** MATERIAL TO PROCESS follows **

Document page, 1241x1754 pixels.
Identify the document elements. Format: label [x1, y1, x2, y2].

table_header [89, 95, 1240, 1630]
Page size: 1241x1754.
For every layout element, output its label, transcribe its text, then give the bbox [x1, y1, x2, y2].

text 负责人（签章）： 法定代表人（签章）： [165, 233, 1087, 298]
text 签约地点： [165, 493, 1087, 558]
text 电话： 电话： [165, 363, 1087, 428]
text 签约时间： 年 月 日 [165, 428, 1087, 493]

** End of MATERIAL TO PROCESS **

All lines from the one holding "Page size: 1241x1754." through the end of the entries need to be given again exactly. Leave out the others.

Page size: 1241x1754.
For every layout element, output its label, transcribe its text, then give the bbox [x1, y1, x2, y2].

text 负责人（签章）： 法定代表人（签章）： [165, 233, 1087, 298]
text 签约地点： [165, 493, 1087, 558]
text 电话： 电话： [165, 363, 1087, 428]
text 签约时间： 年 月 日 [165, 428, 1087, 493]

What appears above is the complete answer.